EXERCISE OBJECTIVE: Reproduce the records. Keep every word exact and include no images.

DATA EXTRACTS:
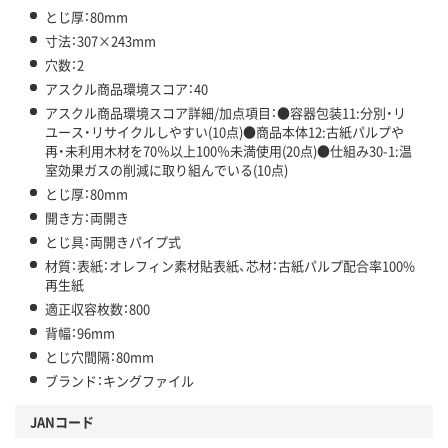
とじ厚：80mm
寸法：307×243mm
穴数：2
アスクル商品環境スコア：40
アスクル商品環境スコア詳細/加点項目：●容器包装11:分別・リ
ユース・リサイクルしやすい(10点)●商品本体12:古紙パルプや
再・未利用木材を70％以上100％未満使用(20点)●仕組み30-1:温
室効果ガスの削減に取り組んでいる(10点)
とじ厚：80mm
開き方：両開き
とじ具：両開きパイプ式
材質：表紙：オレフィン素材貼表紙、芯材：古紙パルプ配合率100%
再生紙
適正収容枚数：800
背幅：96mm
とじ穴間隔：80mm
ブランド：キングファイル
JANコード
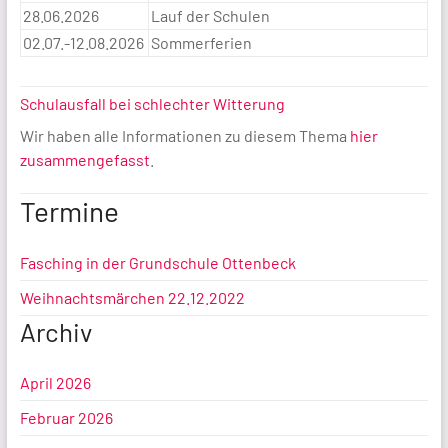
28.06.2026
Lauf der Schulen
02.07.-12.08.2026
Sommerferien
Schulausfall bei schlechter Witterung
Wir haben alle Informationen zu diesem Thema
hier
zusammengefasst
.
Termine
Fasching in der Grundschule Ottenbeck
Weihnachtsmärchen 22.12.2022
Archiv
April 2026
Februar 2026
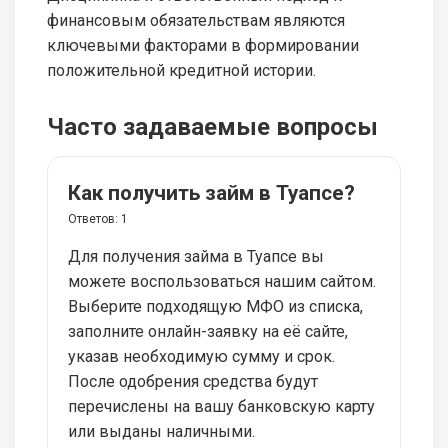
финансовым обязательствам являются
ключевыми факторами в формировании
положительной кредитной истории.
Часто задаваемые вопросы
Как получить займ в Туапсе?
Ответов:
1
Для получения займа в Туапсе вы
можете воспользоваться нашим сайтом.
Выберите подходящую МФО из списка,
заполните онлайн-заявку на её сайте,
указав необходимую сумму и срок.
После одобрения средства будут
перечислены на вашу банковскую карту
или выданы наличными.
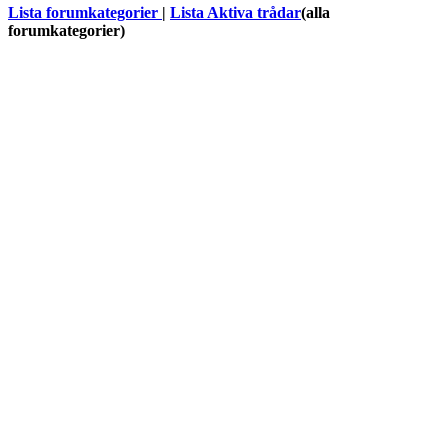
Lista forumkategorier
|
Lista Aktiva trådar
(alla
forumkategorier)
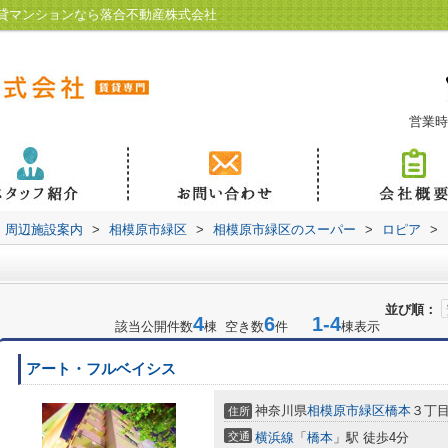
貸マンションなら落合不動産株式会社
営業時
周辺施設案内
>
相模原市緑区
>
相模原市緑区のスーパー
>
ロピア
>
並び順：
4
6
1-4
該当公開件数
棟 空き数
件
棟表示
アート・フルベイシス
神奈川県
相模原市緑区
橋本
３丁
住所
交通
横浜線
「
橋本
」駅 徒歩4分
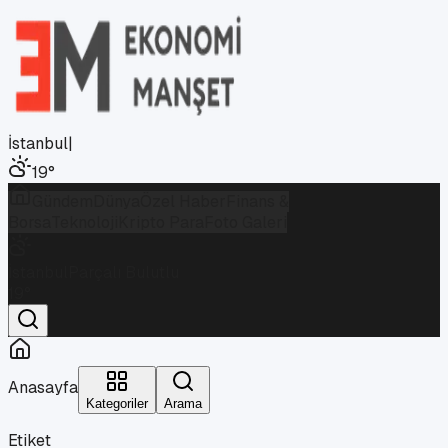
İstanbul
|
19
°
Gündem
Dünya
Özel Haber
Finans &
Borsa
Teknoloji
Kripto Para
Foto Galeri
İstanbul
Parçalı Bulutlu
19
°
Anasayfa
Kategoriler
Arama
Etiket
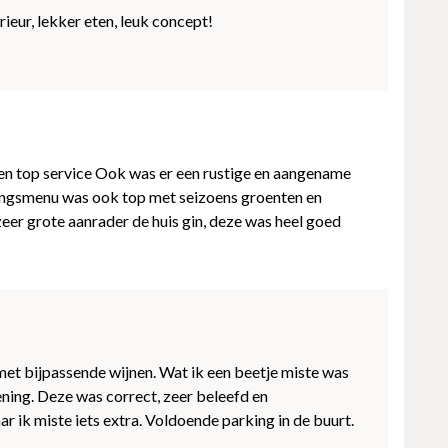
rieur, lekker eten, leuk concept!
 en top service Ook was er een rustige en aangename
singsmenu was ook top met seizoens groenten en
 zeer grote aanrader de huis gin, deze was heel goed
met bijpassende wijnen. Wat ik een beetje miste was
ning. Deze was correct, zeer beleefd en
ar ik miste iets extra. Voldoende parking in de buurt.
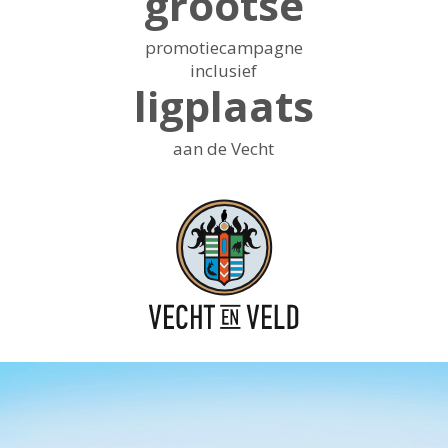
grootse
promotiecampagne
inclusief
ligplaats
aan de Vecht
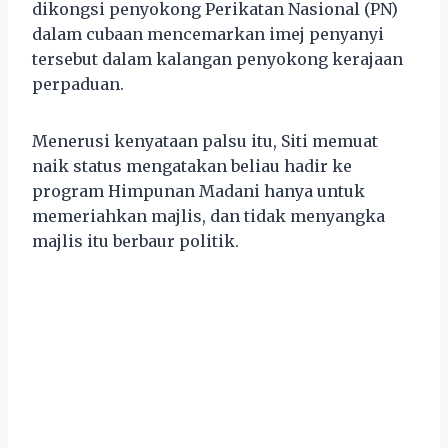
dikongsi penyokong Perikatan Nasional (PN)
dalam cubaan mencemarkan imej penyanyi
tersebut dalam kalangan penyokong kerajaan
perpaduan.
Menerusi kenyataan palsu itu, Siti memuat
naik status mengatakan beliau hadir ke
program Himpunan Madani hanya untuk
memeriahkan majlis, dan tidak menyangka
majlis itu berbaur politik.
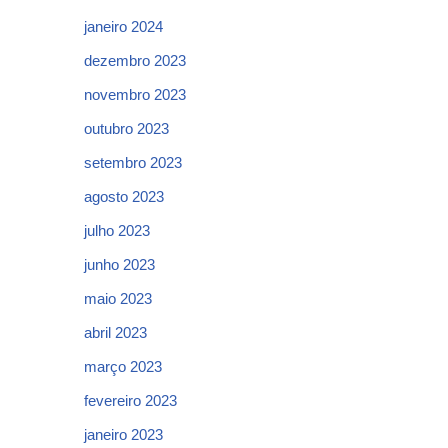
janeiro 2024
dezembro 2023
novembro 2023
outubro 2023
setembro 2023
agosto 2023
julho 2023
junho 2023
maio 2023
abril 2023
março 2023
fevereiro 2023
janeiro 2023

ANSWER BOX:
とじ厚：80mm
寸法：307×243mm
穴数：2
アスクル商品環境スコア：40
アスクル商品環境スコア詳細/加点項目：●容器包装11:分別・リ
ユース・リサイクルしやすい(10点)●商品本体12:古紙パルプや
再・未利用木材を70％以上100％未満使用(20点)●仕組み30-1:温
室効果ガスの削減に取り組んでいる(10点)
とじ厚：80mm
開き方：両開き
とじ具：両開きパイプ式
材質：表紙：オレフィン素材貼表紙、芯材：古紙パルプ配合率100%
再生紙
適正収容枚数：800
背幅：96mm
とじ穴間隔：80mm
ブランド：キングファイル
JANコード
28.06.2026
Lauf der Schulen
02.07.-12.08.2026
Sommerferien
Schulausfall bei schlechter Witterung
Wir haben alle Informationen zu diesem Thema
hier
zusammengefasst
.
Termine
Fasching in der Grundschule Ottenbeck
Weihnachtsmärchen 22.12.2022
Archiv
April 2026
Februar 2026
финансовым обязательствам являются
ключевыми факторами в формировании
положительной кредитной истории.
Часто задаваемые вопросы
Как получить займ в Туапсе?
Ответов:
1
Для получения займа в Туапсе вы
можете воспользоваться нашим сайтом.
Выберите подходящую МФО из списка,
заполните онлайн-заявку на её сайте,
указав необходимую сумму и срок.
После одобрения средства будут
перечислены на вашу банковскую карту
или выданы наличными.
Lista forumkategorier
|
Lista Aktiva trådar
(alla
forumkategorier)
貸マンションなら落合不動産株式会社
営業時
周辺施設案内
>
相模原市緑区
>
相模原市緑区のスーパー
>
ロピア
>
並び順：
4
6
1-4
該当公開件数
棟 空き数
件
棟表示
アート・フルベイシス
神奈川県
相模原市緑区
橋本
３丁
住所
交通
横浜線
「
橋本
」駅 徒歩4分
İstanbul
|
19
°
Gündem
Dünya
Özel Haber
Finans &
Borsa
Teknoloji
Kripto Para
Foto Galeri
İstanbul
Parçalı Bulutlu
19
°
Anasayfa
Kategoriler
Arama
Etiket
rieur, lekker eten, leuk concept!
 en top service Ook was er een rustige en aangename
singsmenu was ook top met seizoens groenten en
 zeer grote aanrader de huis gin, deze was heel goed
met bijpassende wijnen. Wat ik een beetje miste was
ning. Deze was correct, zeer beleefd en
ar ik miste iets extra. Voldoende parking in de buurt.
grootse
promotiecampagne
inclusief
ligplaats
aan de Vecht
dikongsi penyokong Perikatan Nasional (PN)
dalam cubaan mencemarkan imej penyanyi
tersebut dalam kalangan penyokong kerajaan
perpaduan.
Menerusi kenyataan palsu itu, Siti memuat
naik status mengatakan beliau hadir ke
program Himpunan Madani hanya untuk
memeriahkan majlis, dan tidak menyangka
majlis itu berbaur politik.
janeiro 2024
dezembro 2023
novembro 2023
outubro 2023
setembro 2023
agosto 2023
julho 2023
junho 2023
maio 2023
abril 2023
março 2023
fevereiro 2023
janeiro 2023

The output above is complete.